In this seminar, the panelists will share their experiences in identifying, applying, and obtaining scholarships, grants, fellowships, TA/GAships, jobs, and conference funding. Each of the different funding sources will be contextualized from the perspective of PhD students. We will share the pros and cons of each of the funding types, provide anecdotes on funding for international students, and even address how the funding relates to taxes and student loans. We will conclude with a discussion on funding success stories and strategies for finding funding.
Jennifer Beamer is in her 4th year of the CIS program. Jennifer worked as an APT, and Faculty- Librarian At UH Manoa, for the majority of her program. She secured several small grants and scholarships for piloting her research, as well as for conference attendance to communicate the results. Her research is focused on organizations that support institutional repositories – large web-based digital-asset management systems, through which research institutions and universities can promote, preserve research, scholarship, and conference papers, both in Japan and the United States. Presently Jennifer works as the Scholarly Communications Coordinator (Librarian) at The Claremont Colleges, in Claremont, California.
Stanislava Gardasevic (Stasha) is a 3rd year international PhD student.
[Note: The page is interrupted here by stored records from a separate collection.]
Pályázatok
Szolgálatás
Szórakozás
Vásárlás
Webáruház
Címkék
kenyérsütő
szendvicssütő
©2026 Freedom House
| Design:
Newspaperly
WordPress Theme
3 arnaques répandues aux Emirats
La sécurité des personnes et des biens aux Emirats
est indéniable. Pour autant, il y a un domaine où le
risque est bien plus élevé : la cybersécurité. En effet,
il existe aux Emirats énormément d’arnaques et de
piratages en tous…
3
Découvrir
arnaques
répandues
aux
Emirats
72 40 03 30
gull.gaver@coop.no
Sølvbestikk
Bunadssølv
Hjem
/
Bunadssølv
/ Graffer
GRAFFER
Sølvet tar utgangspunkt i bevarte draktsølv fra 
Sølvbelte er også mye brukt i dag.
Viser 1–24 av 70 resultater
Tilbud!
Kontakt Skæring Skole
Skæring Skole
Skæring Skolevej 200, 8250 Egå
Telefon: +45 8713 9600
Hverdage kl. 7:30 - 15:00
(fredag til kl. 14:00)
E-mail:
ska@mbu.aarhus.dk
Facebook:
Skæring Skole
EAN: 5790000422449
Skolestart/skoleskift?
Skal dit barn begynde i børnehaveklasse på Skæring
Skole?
She has been the TA for the CIS program for the first two years, and now she is a TA for LIS (teaching few library technology related courses). Her background is in digital librarianship and her research topic is related to creating and visualizing knowledge graph based information system for intended to help PhD students in their progress towards the degree.
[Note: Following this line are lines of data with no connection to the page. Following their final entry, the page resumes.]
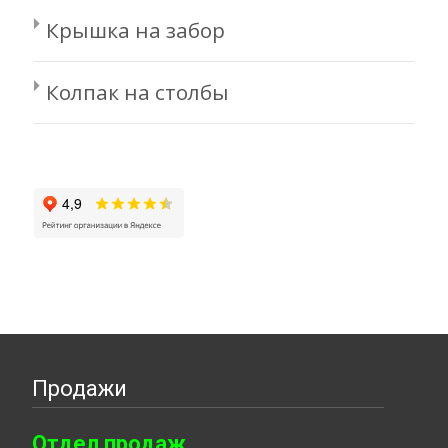
Крышка на забор
Колпак на столбы
Продажи
Отдел продаж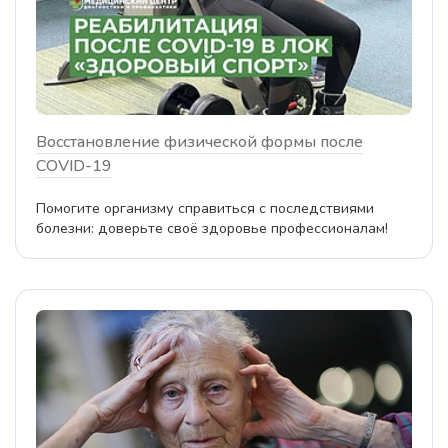
Восстановление физической формы после
COVID-19
Помогите организму справиться с последствиями
болезни: доверьте своё здоровье профессионалам!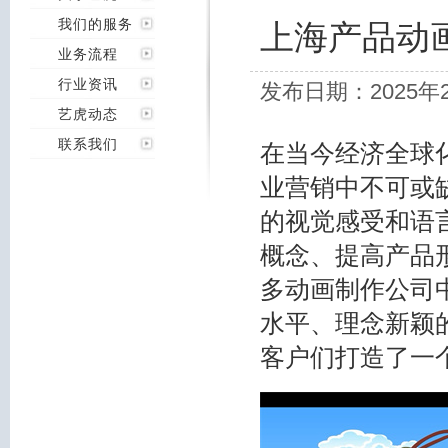
我们的服务
上海产品动
业务流程
行业资讯
发布日期：2025年
艺虎动态
联系我们
在当今经济全球
业营销中不可或
的视觉感受和语
概念、提高产品
多动画制作公司
水平、理念新颖
客户们打造了一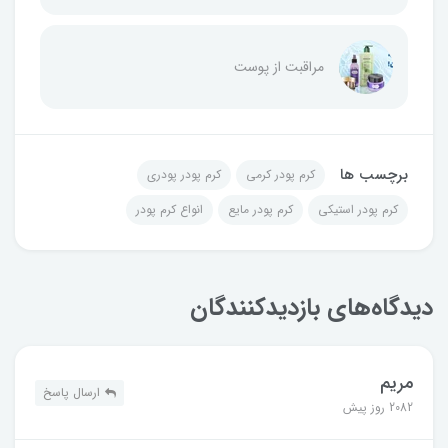
مراقبت از پوست
برچسب ها
کرم پودر کرمی
کرم پودر پودری
کرم پودر استیکی
کرم پودر مایع
انواع کرم پودر
دیدگاه‌های بازدیدکنندگان
مریم
ارسال پاسخ
2082 روز پیش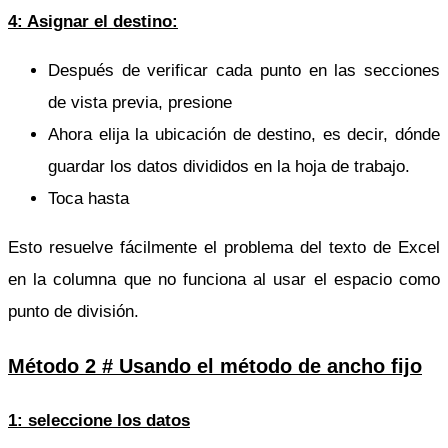
4: Asignar el destino:
Después de verificar cada punto en las secciones
de vista previa, presione
Ahora elija la ubicación de destino, es decir, dónde
guardar los datos divididos en la hoja de trabajo.
Toca hasta
Esto resuelve fácilmente el problema del texto de Excel
en la columna que no funciona al usar el espacio como
punto de división.
Método 2 # Usando el método de ancho fijo
1: seleccione los datos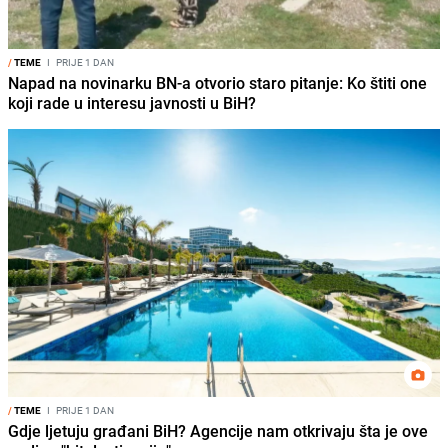
/
TEME
I
PRIJE 1 DAN
Napad na novinarku BN-a otvorio staro pitanje: Ko štiti one
koji rade u interesu javnosti u BiH?
/
TEME
I
PRIJE 1 DAN
Gdje ljetuju građani BiH? Agencije nam otkrivaju šta je ove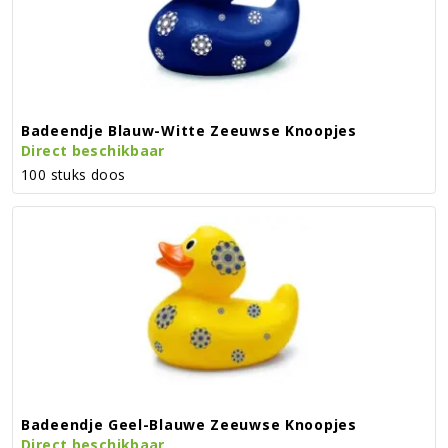
Badeendje Blauw-Witte Zeeuwse Knoopjes
Direct beschikbaar
100 stuks doos
Badeendje Geel-Blauwe Zeeuwse Knoopjes
Direct beschikbaar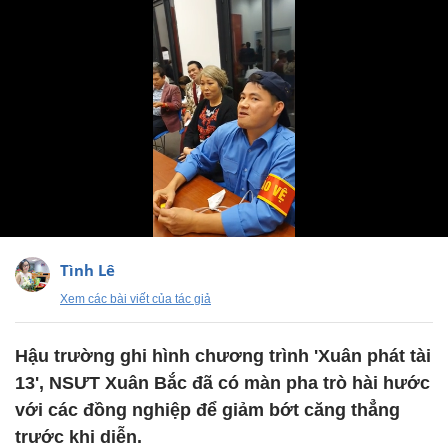
Tình Lê
Xem các bài viết của tác giả
Hậu trường ghi hình chương trình 'Xuân phát tài
13', NSƯT Xuân Bắc đã có màn pha trò hài hước
với các đồng nghiệp để giảm bớt căng thẳng
trước khi diễn.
Dr. Kelsea Kanohokuahiwi Hosoda is graduating from the CIS program this Spring 2019 semester. During her 4 years as a PhD student, she successfully obtained over $50,000 in scholarship funding and over $40,000 in grants. To fund her PhD and support her family she also worked as an elementary Hawaiian language teacher, a graduate teaching assistant for the Communications department, started her own educational consulting business, and is currently working as a graduate assistant in the School of Ocean and Earth Sciences and Technology. In the past year, she was fully funded to attend five conferences where she presented different portions of her dissertation research focused on improving information retrieval of Hawaiian language text documents using natural language processing techniques.